┌──
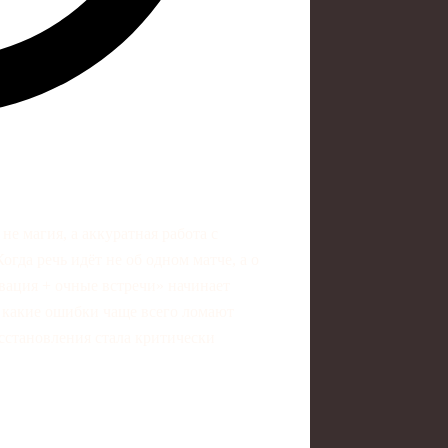
е магия, а аккуратная работа с
огда речь идёт не об одном матче, а о
вация + очные встречи» начинает
е, какие ошибки чаще всего ломают
осстановления стала критически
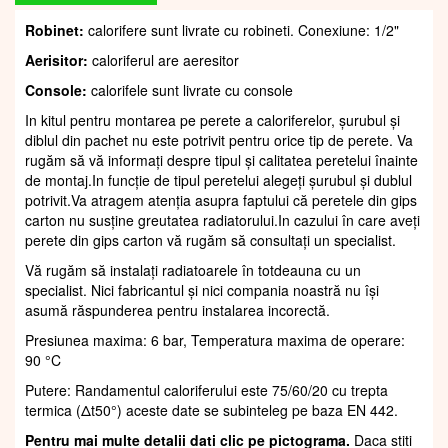
Robinet:
calorifere sunt livrate cu robineti. Conexiune: 1/2"
Aerisitor:
caloriferul are aeresitor
Console:
calorifele sunt livrate cu console
In kitul pentru montarea pe perete a caloriferelor, șurubul și
diblul din pachet nu este potrivit pentru orice tip de perete. Va
rugăm să vă informați despre tipul și calitatea peretelui înainte
de montaj.In funcție de tipul peretelui alegeți șurubul și dublul
potrivit.Va atragem atenția asupra faptului că peretele din gips
carton nu susține greutatea radiatorului.In cazului în care aveți
perete din gips carton vă rugăm să consultați un specialist.
Vă rugăm să instalați radiatoarele în totdeauna cu un
specialist. Nici fabricantul și nici compania noastră nu își
asumă răspunderea pentru instalarea incorectă.
Presiunea maxima: 6 bar, Temperatura maxima de operare:
90 °C
Putere: Randamentul caloriferului este 75/60/20 cu trepta
termica (Δt50°) aceste date se subinteleg pe baza EN 442.
Pentru mai multe detalii dati clic pe pictograma.
Daca stiti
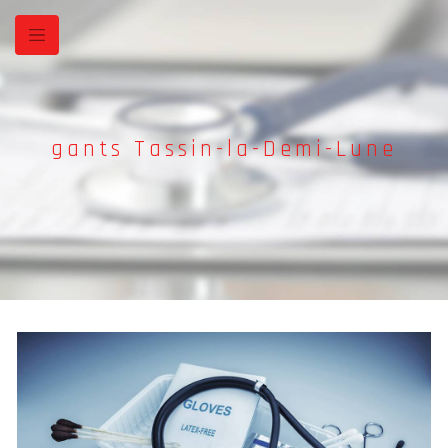
Panneau de gestion des cookies
gants Tassin-la-Demi-Lune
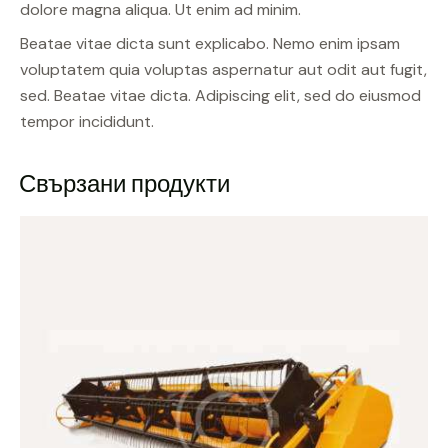
dolore magna aliqua. Ut enim ad minim.
Beatae vitae dicta sunt explicabo. Nemo enim ipsam
voluptatem quia voluptas aspernatur aut odit aut fugit,
sed. Beatae vitae dicta. Adipiscing elit, sed do eiusmod
tempor incididunt.
Свързани продукти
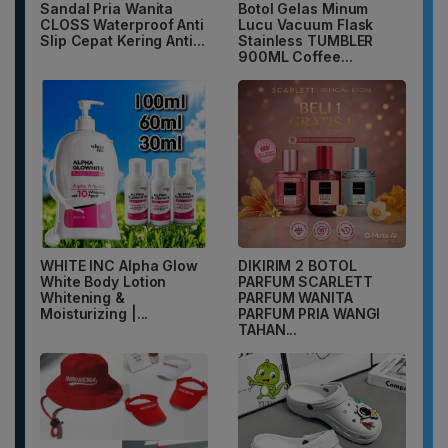
Sandal Pria Wanita
Botol Gelas Minum
CLOSS Waterproof Anti
Lucu Vacuum Flask
Slip Cepat Kering Anti...
Stainless TUMBLER
900ML Coffee...
WHITE INC Alpha Glow
DIKIRIM 2 BOTOL
White Body Lotion
PARFUM SCARLETT
Whitening &
PARFUM WANITA
Moisturizing |...
PARFUM PRIA WANGI
TAHAN...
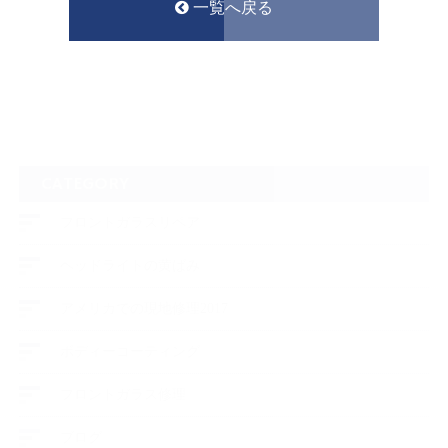
一覧へ戻る
CATEGORY
フロントガラスリペア
ヘッドライトの黄ばみ
アメリカでの現地修理2017
ボディーコーティング
フロントガラス修理
ブログ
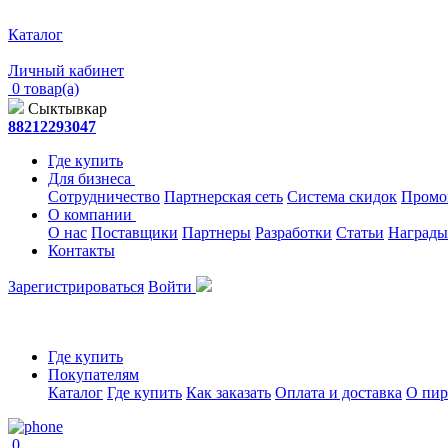
Каталог
Личный кабинет
0 товар(а)
Сыктывкар
88212293047
Где купить
Для бизнеса
Сотрудничество
Партнерская сеть
Система скидок
Промо
О компании
О нас
Поставщики
Партнеры
Разработки
Статьи
Награды
Контакты
Зарегистрироваться
Войти
Где купить
Покупателям
Каталог
Где купить
Как заказать
Оплата и доставка
О пир
0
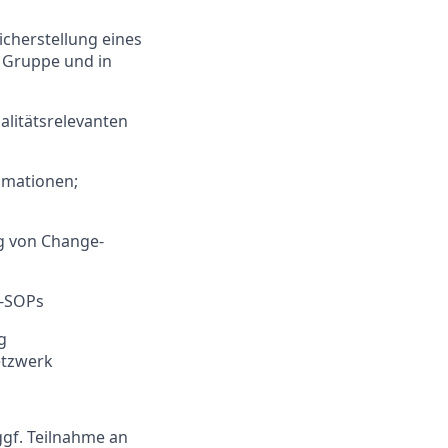
icherstellung eines
n Gruppe und in
alitätsrelevanten
amationen;
g von Change-
s-SOPs
g
etzwerk
gf. Teilnahme an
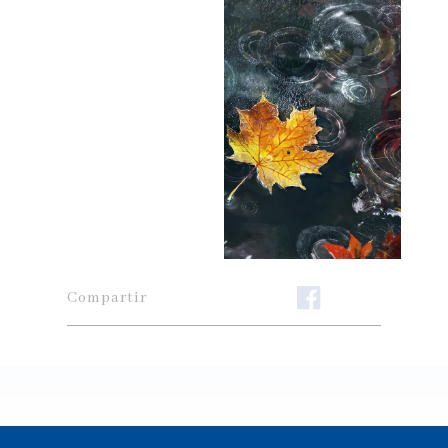
Compartir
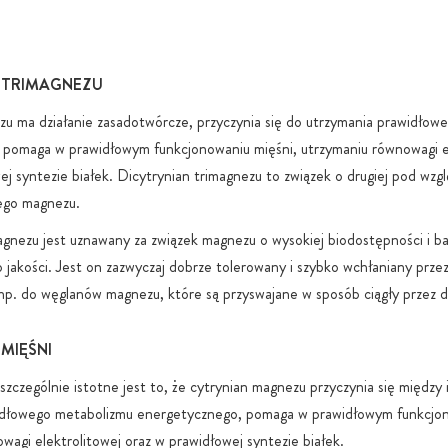
22000:201
Niezależne 
czystość i 
 TRIMAGNEZU
W 100% wega
u ma działanie zasadotwórcze, przyczynia się do utrzymania prawidłow
wolne od ka
 pomaga w prawidłowym funkcjonowaniu mięśni, utrzymaniu równowagi el
Ochronne o
ej syntezie białek. Dicytrynian trimagnezu to związek o drugiej pod wzg
jakości tore
tego magnezu.
utlenianiem 
Bezpieczne 
agnezu jest uznawany za związek magnezu o wysokiej biodostępności i b
lub pojemni
 jakości. Jest on zazwyczaj dobrze tolerowany i szybko wchłaniany prze
np. do węglanów magnezu, które są przyswajane w sposób ciągły przez dł
Zrównoważon
ekologiczny
MIĘŚNI
Gwarancja 1
stearynianu
zczególnie istotne jest to, że cytrynian magnezu przyczynia się między
GMO, sztuc
idłowego metabolizmu energetycznego, pomaga w prawidłowym funkcjon
Bez ukryteg
wagi elektrolitowej oraz w prawidłowej syntezie białek.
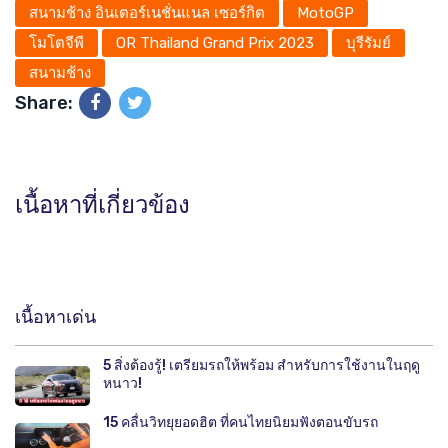
สนามช้าง อินเตอร์เนชั่นแนล เซอร์กิต
MotoGP
โมโตจีพี
OR Thailand Grand Prix 2023
บุรีรัมย์
สนามช้าง
Share:
เนื้อหาที่เกี่ยวข้อง
เนื้อหาเด่น
5 สิ่งต้องรู้! เตรียมรถให้พร้อม สำหรับการใช้งานในฤดู
หนาว!
15 คลื่นวิทยุยอดฮิต ที่คนไทยนิยมฟังตอนขับรถ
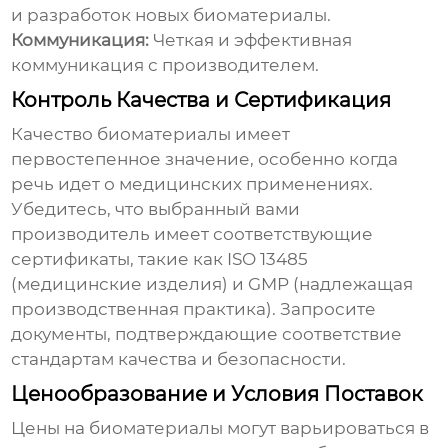
и разработок новых
биоматериалы
.
Коммуникация:
Четкая и эффективная
коммуникация с производителем.
Контроль Качества и Сертификация
Качество
биоматериалы
имеет
первостепенное значение, особенно когда
речь идет о медицинских применениях.
Убедитесь, что выбранный вами
производитель имеет соответствующие
сертификаты, такие как ISO 13485
(медицинские изделия) и GMP (надлежащая
производственная практика). Запросите
документы, подтверждающие соответствие
стандартам качества и безопасности.
Ценообразование и Условия Поставок
Цены на
биоматериалы
могут варьироваться в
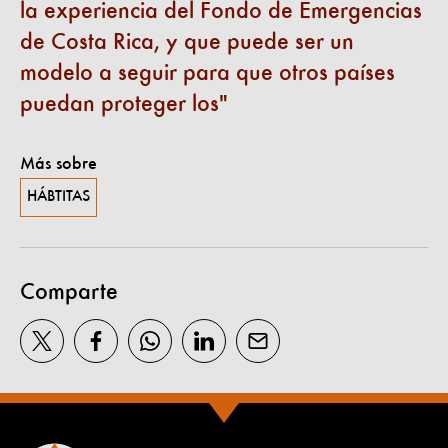
la experiencia del Fondo de Emergencias
de Costa Rica, y que puede ser un
modelo a seguir para que otros países
puedan proteger los
Más sobre
HÁBTITAS
Comparte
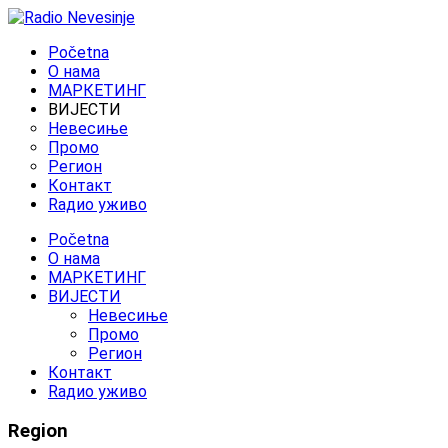
Početna
O нама
МАРКЕТИНГ
ВИЈЕСТИ
Невесиње
Промо
Регион
Контакт
Rадио уживо
Početna
O нама
МАРКЕТИНГ
ВИЈЕСТИ
Невесиње
Промо
Регион
Контакт
Rадио уживо
Region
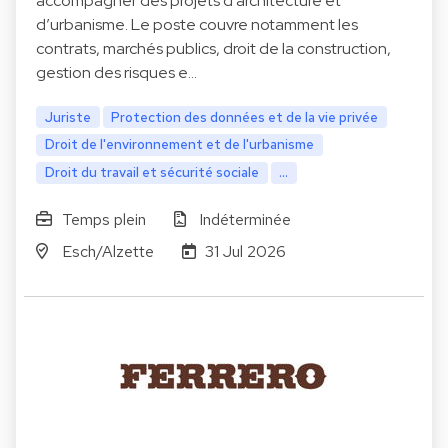
accompagner des projets d’architecture et
d’urbanisme. Le poste couvre notamment les
contrats, marchés publics, droit de la construction,
gestion des risques e…
Juriste
Protection des données et de la vie privée
Droit de l'environnement et de l'urbanisme
Droit du travail et sécurité sociale
...
Temps plein
Indéterminée
Esch/Alzette
31 Jul 2026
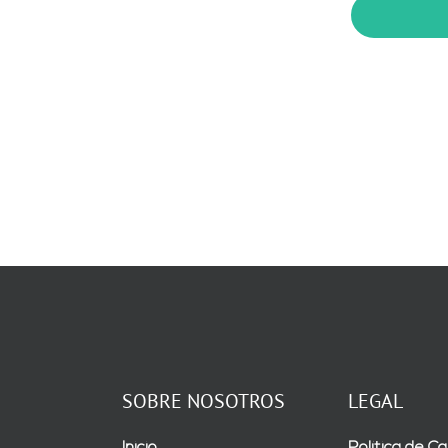
SOBRE NOSOTROS
LEGAL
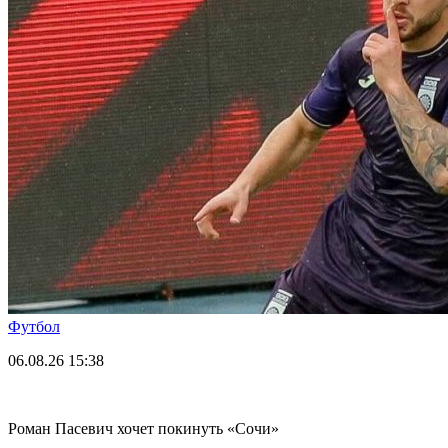
Футбол
06.08.26
15:38
Роман Пасевич хочет покинуть «Сочи»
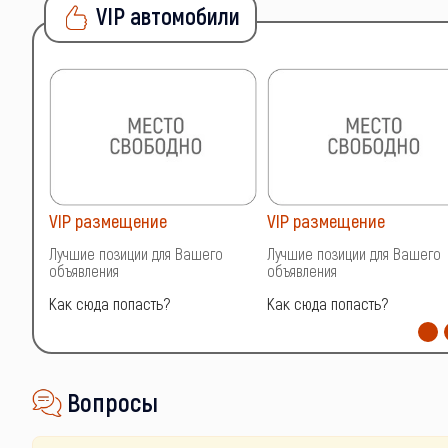
VIP автомобили
VIP размещение
VIP размещение
о
Лучшие позиции для Вашего
Лучшие позиции для Вашего
объявления
объявления
Как сюда попасть?
Как сюда попасть?
Вопросы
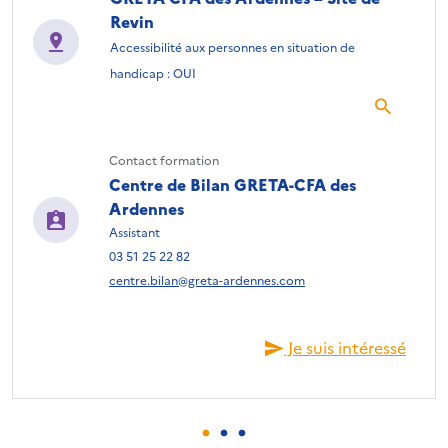
Revin
Accessibilité aux personnes en situation de
handicap : OUI
Contact formation
Centre de Bilan GRETA-CFA des
Ardennes
Assistant
03 51 25 22 82
centre.bilan@greta-ardennes.com
Je suis intéressé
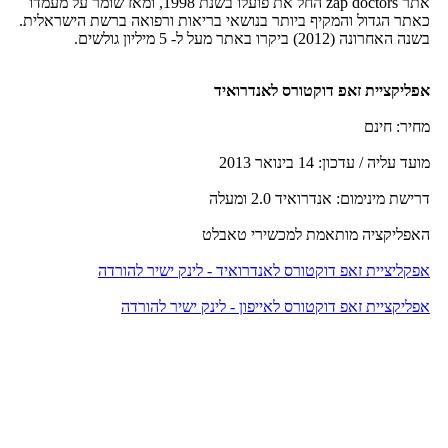
אתר zap doctors החל את פועלו בשנת 1998, ומאז שומר על מעמדו
כאתר הגדול והמקיף ביותר בנושאי בריאות ורפואה ברשת הישראלית.
בשנה האחרונה (2012) ביקרו באתר מעל ל- 5 מיליון גולשים.
אפליקציית זאפ דוקטורס לאנדרואיד
מחיר: חינם
מועד עליה / עדכון: 14 בינואר 2013
דרישת מינימום: אנדרואיד 2.0 ומעלה
האפליקציה מותאמת למכשירי טאבלט
אפקליציית זאפ דוקטורס לאנדרואיד - לינק ישיר להורדה
אפליקציית זאפ דוקטורס לאייפון - לינק ישיר להורדה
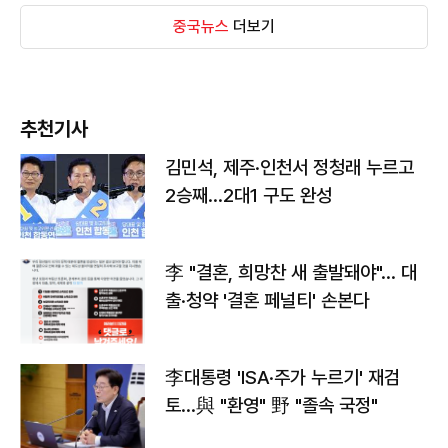
중국뉴스
더보기
추천기사
김민석, 제주·인천서 정청래 누르고
2승째…2대1 구도 완성
李 "결혼, 희망찬 새 출발돼야"… 대
출·청약 '결혼 페널티' 손본다
李대통령 'ISA·주가 누르기' 재검
토…與 "환영" 野 "졸속 국정"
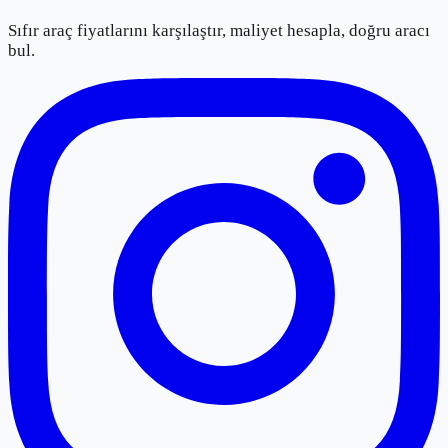
Sıfır araç fiyatlarını karşılaştır, maliyet hesapla, doğru aracı
bul.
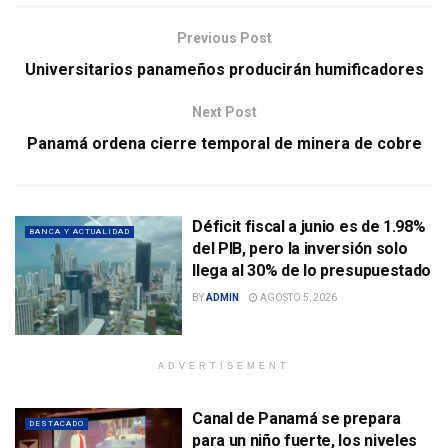
Previous Post
Universitarios panameños producirán humificadores
Next Post
Panamá ordena cierre temporal de minera de cobre
Déficit fiscal a junio es de 1.98%
BANCA Y ACTUALIDAD
del PIB, pero la inversión solo
llega al 30% de lo presupuestado
BY
ADMIN
AGOSTO 5, 2026
ADVERTISEMENT
Canal de Panamá se prepara
DESTACADO
para un niño fuerte, los niveles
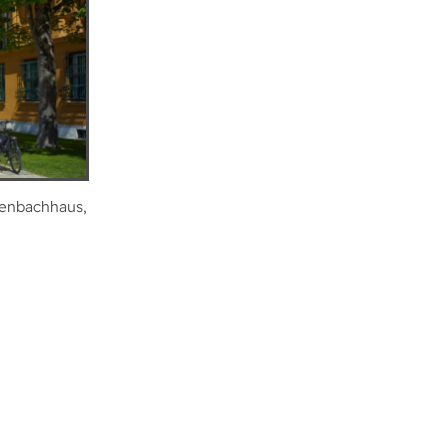
Lenbachhaus,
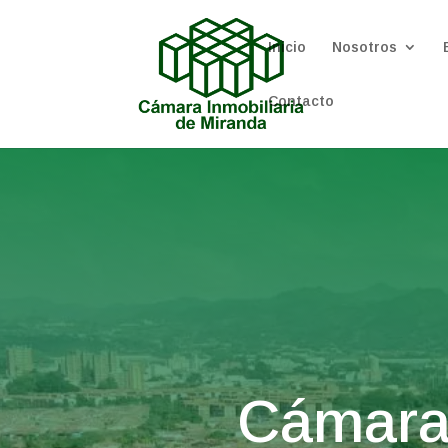
Inicio
Nosotros
Contacto
Cámara 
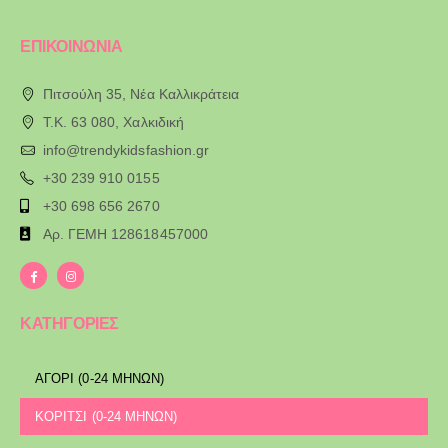
ΕΠΙΚΟΙΝΩΝΙΑ
Πιτσούλη 35, Νέα Καλλικράτεια
T.K. 63 080, Χαλκιδική
info@trendykidsfashion.gr
+30 239 910 0155
+30 698 656 2670
Αρ. ΓΕΜΗ 128618457000
ΚΑΤΗΓΟΡΙΕΣ
ΑΓΟΡΙ (0-24 ΜΗΝΩΝ)
ΚΟΡΙΤΣΙ (0-24 ΜΗΝΩΝ)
└──
### Assignment
What's needed is an exact copy of the records above from the line containing "Личный кабинет" down to the line containing "icherstellung eines", both included, without any pictures.

### Answer box
Личный кабинет
0 товар(а)
Сыктывкар
88212293047
Где купить
Для бизнеса
Сотрудничество
Партнерская сеть
Система скидок
Промо
О компании
О нас
Поставщики
Партнеры
Разработки
Статьи
Награды
Контакты
Зарегистрироваться
Войти
Где купить
Покупателям
Каталог
Где купить
Как заказать
Оплата и доставка
О пир
0
icherstellung eines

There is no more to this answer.